I don’t understand this corporate logic:
Netflix has given up all hope that there’s a future in DVDs.
…On an earnings conference call with analysts Wednesday, Hastings said Netflix now has no plans to spend any marketing dollars on its DVD-by-mail service, which lost 2.76 million subscribers during the last three months of 2011.
“We expect DVD subscribers to decline each quarter forever,” he said.
(click here to continue reading Netflix sees DVD business withering, gives up on video games – latimes.com.)
especially when the DVD rental is the bulk of Netflix’s business, and generates most of its profits:
While the streaming business is growing (adding 220 subscribers domestically in the quarter), and the DVD business sis shrinking (it lost 2.76 million subscribers domestically), it’s margins are much worse than the legacy DVD business. The streaming business has an 11 percent profit margin, compared to a very healthy 52 percent margin for the DVD business.

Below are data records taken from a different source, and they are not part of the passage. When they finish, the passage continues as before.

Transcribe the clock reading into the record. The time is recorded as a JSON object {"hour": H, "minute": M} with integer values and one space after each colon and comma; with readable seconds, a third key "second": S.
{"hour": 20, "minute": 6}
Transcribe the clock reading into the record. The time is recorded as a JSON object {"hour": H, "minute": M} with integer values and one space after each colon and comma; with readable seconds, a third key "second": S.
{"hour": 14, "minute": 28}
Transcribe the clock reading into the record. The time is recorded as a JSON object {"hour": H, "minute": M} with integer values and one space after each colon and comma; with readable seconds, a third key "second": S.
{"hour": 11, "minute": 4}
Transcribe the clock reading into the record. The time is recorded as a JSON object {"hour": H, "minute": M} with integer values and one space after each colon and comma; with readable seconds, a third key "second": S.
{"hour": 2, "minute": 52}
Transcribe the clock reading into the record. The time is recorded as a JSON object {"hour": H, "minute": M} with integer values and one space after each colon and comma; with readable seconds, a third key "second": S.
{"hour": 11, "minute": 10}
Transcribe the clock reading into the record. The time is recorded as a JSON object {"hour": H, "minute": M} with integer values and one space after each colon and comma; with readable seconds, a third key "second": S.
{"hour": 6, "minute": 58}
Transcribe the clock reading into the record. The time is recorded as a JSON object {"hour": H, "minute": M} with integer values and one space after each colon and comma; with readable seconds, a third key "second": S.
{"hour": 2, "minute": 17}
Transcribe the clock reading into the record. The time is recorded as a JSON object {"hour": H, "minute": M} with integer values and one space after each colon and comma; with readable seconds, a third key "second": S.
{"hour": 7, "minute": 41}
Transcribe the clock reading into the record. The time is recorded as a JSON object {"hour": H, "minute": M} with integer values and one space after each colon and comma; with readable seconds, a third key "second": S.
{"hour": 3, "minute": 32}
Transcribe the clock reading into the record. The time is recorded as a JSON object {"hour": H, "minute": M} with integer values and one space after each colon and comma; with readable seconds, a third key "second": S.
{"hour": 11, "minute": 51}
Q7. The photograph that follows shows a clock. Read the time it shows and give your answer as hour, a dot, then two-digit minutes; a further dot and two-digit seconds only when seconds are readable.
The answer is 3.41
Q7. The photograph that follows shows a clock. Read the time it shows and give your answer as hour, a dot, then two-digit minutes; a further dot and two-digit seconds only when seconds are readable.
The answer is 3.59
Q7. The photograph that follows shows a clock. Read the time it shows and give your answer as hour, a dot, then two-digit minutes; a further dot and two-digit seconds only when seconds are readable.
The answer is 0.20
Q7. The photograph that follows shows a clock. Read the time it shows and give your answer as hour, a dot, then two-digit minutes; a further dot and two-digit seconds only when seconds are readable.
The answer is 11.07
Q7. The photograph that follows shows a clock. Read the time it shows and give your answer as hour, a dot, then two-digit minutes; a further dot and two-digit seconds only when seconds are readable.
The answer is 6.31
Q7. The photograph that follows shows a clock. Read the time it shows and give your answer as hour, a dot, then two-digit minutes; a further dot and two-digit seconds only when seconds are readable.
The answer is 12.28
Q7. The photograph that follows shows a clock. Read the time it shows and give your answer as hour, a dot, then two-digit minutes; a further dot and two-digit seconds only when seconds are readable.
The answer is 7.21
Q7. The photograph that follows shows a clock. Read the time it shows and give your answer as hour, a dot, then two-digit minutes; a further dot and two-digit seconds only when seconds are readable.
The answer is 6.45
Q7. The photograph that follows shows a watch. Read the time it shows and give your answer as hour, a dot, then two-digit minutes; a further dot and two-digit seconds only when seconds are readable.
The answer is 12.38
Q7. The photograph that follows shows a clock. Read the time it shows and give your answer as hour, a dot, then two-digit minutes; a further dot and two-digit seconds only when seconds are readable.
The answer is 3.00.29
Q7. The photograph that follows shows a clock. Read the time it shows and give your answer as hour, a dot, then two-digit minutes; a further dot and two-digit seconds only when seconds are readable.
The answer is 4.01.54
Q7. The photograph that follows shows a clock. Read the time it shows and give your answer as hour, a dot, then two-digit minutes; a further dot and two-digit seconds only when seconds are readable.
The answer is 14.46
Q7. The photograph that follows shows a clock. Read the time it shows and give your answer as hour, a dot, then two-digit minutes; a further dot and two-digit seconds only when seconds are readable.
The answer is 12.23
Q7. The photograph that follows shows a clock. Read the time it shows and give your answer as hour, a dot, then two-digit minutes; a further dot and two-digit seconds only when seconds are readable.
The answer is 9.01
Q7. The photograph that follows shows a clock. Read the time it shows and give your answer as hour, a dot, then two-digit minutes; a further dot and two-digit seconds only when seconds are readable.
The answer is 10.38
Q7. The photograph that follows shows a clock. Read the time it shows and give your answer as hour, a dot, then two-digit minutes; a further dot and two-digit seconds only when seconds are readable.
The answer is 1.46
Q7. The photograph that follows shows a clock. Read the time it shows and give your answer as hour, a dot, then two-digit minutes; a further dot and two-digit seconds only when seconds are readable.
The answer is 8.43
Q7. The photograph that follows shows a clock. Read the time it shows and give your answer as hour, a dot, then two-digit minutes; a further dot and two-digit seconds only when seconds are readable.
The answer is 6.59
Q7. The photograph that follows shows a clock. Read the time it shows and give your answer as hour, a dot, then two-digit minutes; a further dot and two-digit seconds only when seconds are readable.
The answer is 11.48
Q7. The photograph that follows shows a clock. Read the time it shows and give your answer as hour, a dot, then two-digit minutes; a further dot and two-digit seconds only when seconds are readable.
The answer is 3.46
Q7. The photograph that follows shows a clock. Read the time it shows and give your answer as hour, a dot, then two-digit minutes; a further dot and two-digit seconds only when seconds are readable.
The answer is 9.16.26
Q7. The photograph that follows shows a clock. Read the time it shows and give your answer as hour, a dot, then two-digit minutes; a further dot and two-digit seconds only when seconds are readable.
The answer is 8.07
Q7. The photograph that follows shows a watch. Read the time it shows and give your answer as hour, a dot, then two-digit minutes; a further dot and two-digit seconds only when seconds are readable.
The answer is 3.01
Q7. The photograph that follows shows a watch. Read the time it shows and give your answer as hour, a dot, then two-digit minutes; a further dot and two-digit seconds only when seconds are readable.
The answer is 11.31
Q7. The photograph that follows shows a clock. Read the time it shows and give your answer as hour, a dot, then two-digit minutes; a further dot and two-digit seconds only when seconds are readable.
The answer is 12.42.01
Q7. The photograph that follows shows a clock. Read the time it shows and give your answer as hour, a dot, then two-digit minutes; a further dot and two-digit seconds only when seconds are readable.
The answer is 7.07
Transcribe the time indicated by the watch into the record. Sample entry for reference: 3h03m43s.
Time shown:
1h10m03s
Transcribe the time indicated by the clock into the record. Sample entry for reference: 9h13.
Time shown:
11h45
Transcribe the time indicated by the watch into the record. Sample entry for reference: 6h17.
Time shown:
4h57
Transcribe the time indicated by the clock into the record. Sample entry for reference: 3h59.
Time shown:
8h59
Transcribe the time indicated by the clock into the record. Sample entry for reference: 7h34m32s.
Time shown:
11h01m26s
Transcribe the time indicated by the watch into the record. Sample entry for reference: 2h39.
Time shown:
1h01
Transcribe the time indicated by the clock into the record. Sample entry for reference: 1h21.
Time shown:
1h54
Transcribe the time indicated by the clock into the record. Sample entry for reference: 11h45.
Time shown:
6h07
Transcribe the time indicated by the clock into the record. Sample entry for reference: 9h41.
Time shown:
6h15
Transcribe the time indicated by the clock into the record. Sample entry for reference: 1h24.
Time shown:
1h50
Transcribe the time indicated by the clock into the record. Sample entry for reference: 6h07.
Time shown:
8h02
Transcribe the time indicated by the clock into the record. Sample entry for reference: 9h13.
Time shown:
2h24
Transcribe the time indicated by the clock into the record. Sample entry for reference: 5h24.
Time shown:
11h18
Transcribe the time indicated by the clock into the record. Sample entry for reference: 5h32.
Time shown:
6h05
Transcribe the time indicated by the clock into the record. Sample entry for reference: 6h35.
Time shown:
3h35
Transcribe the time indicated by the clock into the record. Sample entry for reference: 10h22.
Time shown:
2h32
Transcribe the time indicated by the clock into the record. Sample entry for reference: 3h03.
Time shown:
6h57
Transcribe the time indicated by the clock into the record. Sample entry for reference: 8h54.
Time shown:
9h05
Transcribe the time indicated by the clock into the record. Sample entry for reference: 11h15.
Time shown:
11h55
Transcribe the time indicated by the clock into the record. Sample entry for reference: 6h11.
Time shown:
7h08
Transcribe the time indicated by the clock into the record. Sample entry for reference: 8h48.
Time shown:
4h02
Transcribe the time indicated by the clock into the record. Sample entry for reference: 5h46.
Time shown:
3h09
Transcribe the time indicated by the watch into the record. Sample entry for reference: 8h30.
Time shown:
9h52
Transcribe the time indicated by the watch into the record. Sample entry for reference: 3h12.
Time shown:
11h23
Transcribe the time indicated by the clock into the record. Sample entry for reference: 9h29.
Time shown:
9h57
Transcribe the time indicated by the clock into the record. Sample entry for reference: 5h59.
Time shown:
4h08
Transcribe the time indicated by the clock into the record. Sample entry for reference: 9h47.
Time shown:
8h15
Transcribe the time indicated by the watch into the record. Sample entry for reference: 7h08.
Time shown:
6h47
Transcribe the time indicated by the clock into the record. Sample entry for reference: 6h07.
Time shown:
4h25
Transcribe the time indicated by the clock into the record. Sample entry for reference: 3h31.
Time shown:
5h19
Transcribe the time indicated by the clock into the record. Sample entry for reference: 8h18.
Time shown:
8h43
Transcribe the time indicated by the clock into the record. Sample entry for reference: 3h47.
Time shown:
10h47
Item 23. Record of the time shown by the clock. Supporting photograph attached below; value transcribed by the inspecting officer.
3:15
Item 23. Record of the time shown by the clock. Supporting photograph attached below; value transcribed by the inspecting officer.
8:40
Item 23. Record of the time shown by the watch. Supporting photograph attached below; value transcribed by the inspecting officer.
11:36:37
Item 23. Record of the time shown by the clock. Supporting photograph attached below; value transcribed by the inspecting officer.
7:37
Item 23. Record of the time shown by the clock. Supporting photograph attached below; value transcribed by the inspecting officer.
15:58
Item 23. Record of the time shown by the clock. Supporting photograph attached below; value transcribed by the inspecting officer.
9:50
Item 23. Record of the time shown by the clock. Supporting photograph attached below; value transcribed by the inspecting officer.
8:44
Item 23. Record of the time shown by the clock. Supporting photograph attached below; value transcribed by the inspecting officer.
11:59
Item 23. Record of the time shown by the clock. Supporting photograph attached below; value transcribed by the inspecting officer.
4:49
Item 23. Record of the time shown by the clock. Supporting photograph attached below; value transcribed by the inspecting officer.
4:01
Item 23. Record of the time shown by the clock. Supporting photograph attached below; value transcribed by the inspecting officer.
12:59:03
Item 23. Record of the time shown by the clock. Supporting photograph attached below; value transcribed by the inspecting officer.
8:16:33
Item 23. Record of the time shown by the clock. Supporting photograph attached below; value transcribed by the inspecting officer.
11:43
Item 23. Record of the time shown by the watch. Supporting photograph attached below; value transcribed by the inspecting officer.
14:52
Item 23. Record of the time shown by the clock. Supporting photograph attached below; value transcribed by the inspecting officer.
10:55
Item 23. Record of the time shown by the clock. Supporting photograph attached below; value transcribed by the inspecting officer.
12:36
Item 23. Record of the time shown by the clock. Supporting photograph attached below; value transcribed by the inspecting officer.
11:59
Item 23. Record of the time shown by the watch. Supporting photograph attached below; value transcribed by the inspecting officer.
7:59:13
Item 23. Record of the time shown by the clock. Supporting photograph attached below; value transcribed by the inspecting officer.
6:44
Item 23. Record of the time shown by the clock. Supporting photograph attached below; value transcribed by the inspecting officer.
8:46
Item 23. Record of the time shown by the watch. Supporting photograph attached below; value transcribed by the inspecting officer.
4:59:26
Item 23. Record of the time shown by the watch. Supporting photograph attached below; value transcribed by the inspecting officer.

Out of Netflix’s total $847 million in revenues last quarter, $476 million came from streaming and $370 million came from DVD rentals (the remainder came from international). The streaming business also twice as many subscribers: 21.7 million versus 11.2 million. But the DVD business contributed the vast majority of Netflix’s profit: $194 million versus $52 million.
If you break that down, each streaming subscriber is worth only $2.40 in profit each quarter to Netflix, compared to $17.32 for each DVD subscriber. The old business was very lucrative. The new business kind of sucks. The economics are very different. The DVD business had fixed costs, while Netflix is forced to negotiate streaming licenses on a case by case basis with each media company.
(click here to continue reading Netflix Streaming Margins Are 11 Percent, DVD Margins Are 52 Percent | TechCrunch.)
Maybe Netflix can sell its DVD business to someone who cares about it still. From my perspective as a long time Netflix subscriber (since September, 2001, actually), the streaming option is occasionally useful, but most films I want to watch are not available as a streaming option, nor are their “extras” included. Often my streamed film is fuzzy, pixelated, the sound doesn’t sync, subtitles are unreliable, or unavailable, and so on. Unfortunately, there is no other solution, or I would have dumped Netflix over the summer.
There is also the issue with the DVD throttling practice. I returned two films at the same time; one was received by Netflix the next day, the second took an extra three days, presumedly because it was supposed to go to Bloomington, IL first. If Netflix despises its DVD rental business so much, perhaps they ought not to care enough to throttle anymore. There is no limit to the amount of streamed video one can view, why the rental restriction?